Bagaimanapun, menghormati privasi orang lain adalah hal yang terpenting, terutama di era digital ini di mana foto dapat dengan mudah dibagikan dan disebarluaskan secara online.
“Ah, kau benar,” kata Azura, lega karena Allen memahami kesulitannya. Ia melirik sekeliling, mengamati lingkungan yang asing. Jalanan yang ramai itu dipenuhi toko-toko dan kafe, masing-masing tampak lebih menarik daripada yang lain. Namun tanpa pemandu lokal, Azura bingung harus pergi ke mana.
“Pokoknya—” Allen memulai, tetapi Azura tidak ingin membuang waktu. Dia perlu mencari tempat duduk dan mengumpulkan pikirannya.
“Apakah kamu tahu kafe yang bagus di sekitar sini? Aku agak haus,” sela dia cepat-cepat, berharap Allen punya saran.
“Kurasa aku tahu,” jawab Allen sambil mengangguk yakin. Dia memberi isyarat kepada Azura untuk mengikutinya saat dia berjalan menyusuri jalan.
“Hebat!” kata Azura dengan gembira.
“Ikuti aku,” kata Allen, suaranya penuh percaya diri saat ia memimpin jalan menuju sepeda motornya. Azura mengikutinya dari belakang, merasakan campuran kegembiraan dan kecemasan. Begitu mereka sampai di sepeda motor hitam yang ramping itu, Allen meraih helm cadangan dan memberikannya kepada Azura.
Azura menerima helm itu, jari-jarinya menyentuh jari Allen saat ia mengambilnya. Ia ragu sejenak, keraguan terpancar di matanya saat ia melirik Allen, yang sudah menaiki sepeda motor.
Allen sedikit mengerutkan kening, merasakan keraguan Azura. “Apa yang kau lakukan? Naiklah,” desaknya, sambil menunjuk ke bagian belakang sepeda motor. Dia bisa melihat ketidakpastian terpancar di wajah Azura, tetapi dia bertekad untuk membuatnya bersenang-senang.

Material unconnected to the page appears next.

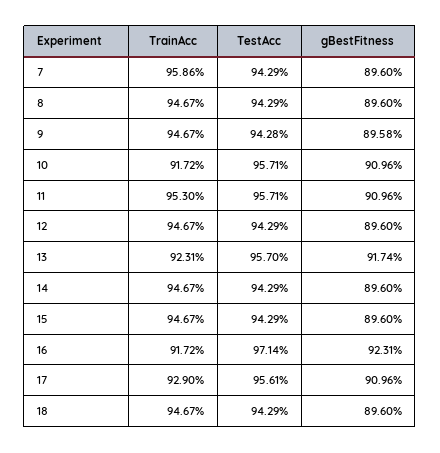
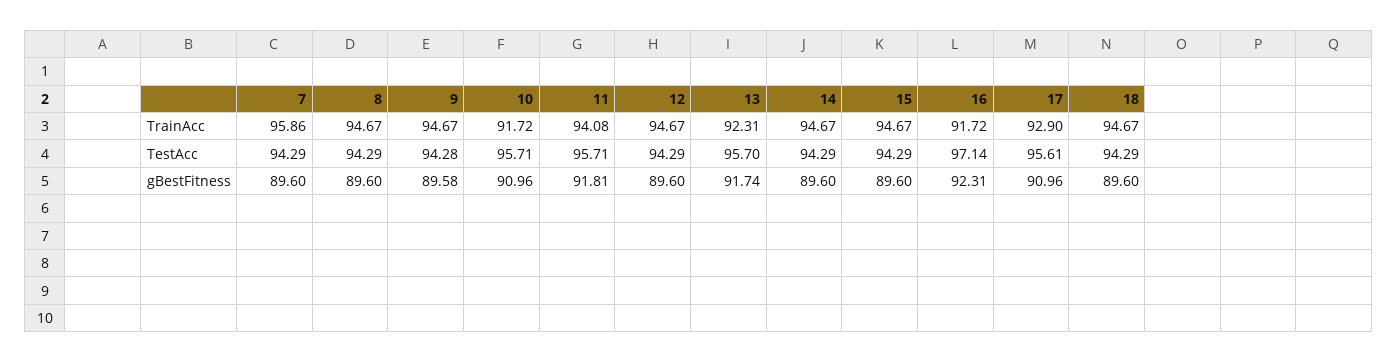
TrainAcc, 11: 95.3 -> 94.08
gBestFitness, 11: 90.96 -> 91.81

‘Aku belum pernah naik sepeda motor sebelumnya,’ pikirnya sambil mengerutkan bibir. Rasa gugup menguasai pikirannya dan dia merasa sedikit panik.
Azura menggigit bibirnya, terombang-ambing antara rasa ingin tahu dan ketakutannya akan hal yang tidak diketahui. Ia berharap Allen akan membawanya ke kafe terdekat, bukan membawanya pergi dengan sepeda motor keliling kota. Namun, ada sesuatu yang tak dapat disangkal mendebarkan dari prospek itu, sesuatu yang membuat jantungnya berdebar kencang karena kegembiraan.

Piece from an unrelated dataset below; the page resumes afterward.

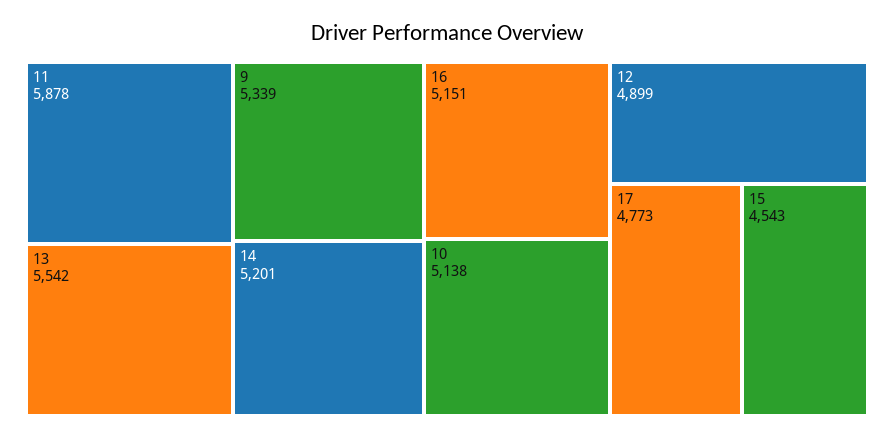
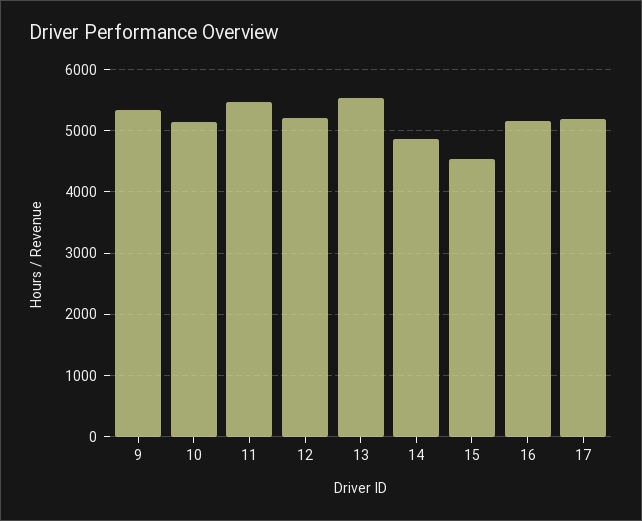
11: 5878 -> 5500
14: 5201 -> 4900
12: 4899 -> 5200
17: 4773 -> 5200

“Jangan khawatir, aku tidak akan menculikmu,” Allen meyakinkan Azura dengan senyum main-main, menyadari keraguannya.
Pipi Azura semakin memerah mendengar komentar menggoda Allen. “Tidak, aku tidak pernah berpikir seperti itu,” jawabnya cepat, ingin menghilangkan kesan takut atau curiga. Dengan tergesa-gesa, ia duduk di sepeda motor di belakang Allen, mengenakan helm, dan mengencangkannya, mempersiapkan diri untuk perjalanan yang akan datang.

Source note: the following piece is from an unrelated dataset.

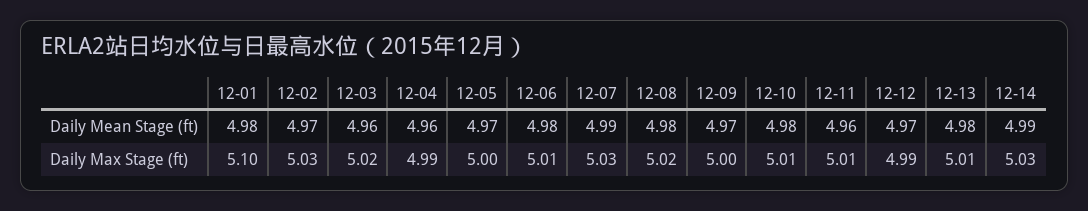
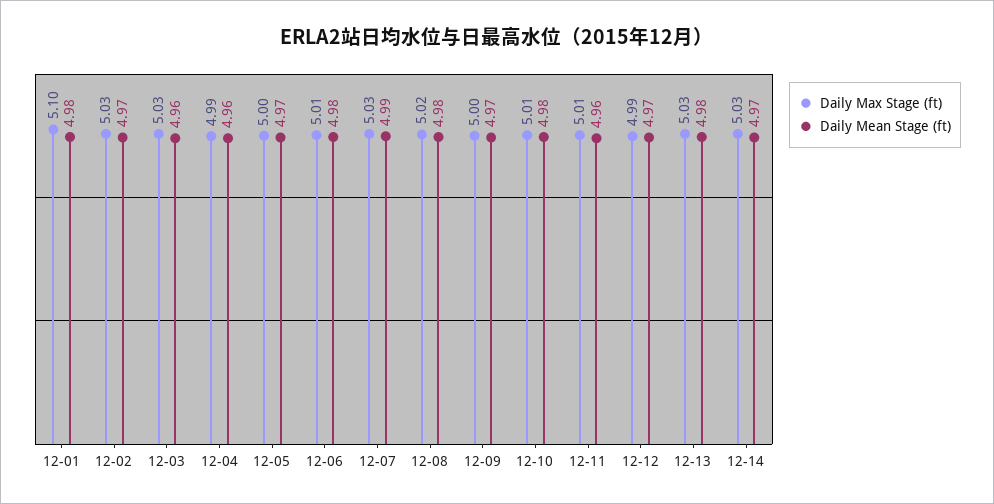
Daily Mean Stage (ft), 12-14: 4.99 -> 4.97
Daily Max Stage (ft), 12-03: 5.02 -> 5.03
Daily Max Stage (ft), 12-13: 5.01 -> 5.03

Dia tak kuasa menahan tawa mendengar jawabannya, dan menganggap pipinya yang memerah itu menggemaskan.
Begitu Allen menggeber mesinnya, Azura merasakan gelombang kegembiraan bercampur dengan kegugupan. Deru motor menenggelamkan suara lain, dan dia berpegangan erat pada punggung Allen, jantungnya berdebar kencang karena antisipasi.
Setelah beberapa saat, Allen mencondongkan tubuh ke depan, siap memulai perjalanan mereka. “Setelah ini, kau ingin mengunjungi rumah besar Goldborne, kan?” tanyanya santai, suaranya sedikit teredam oleh helm.
Mata Azura membelalak kaget mendengar pertanyaan Allen. Bagaimana dia tahu tentang rencananya mengunjungi rumah besar itu? Dia belum menceritakannya kepada siapa pun, kecuali Emma. Dan kunjungan hari ini adalah keputusannya yang tiba-tiba.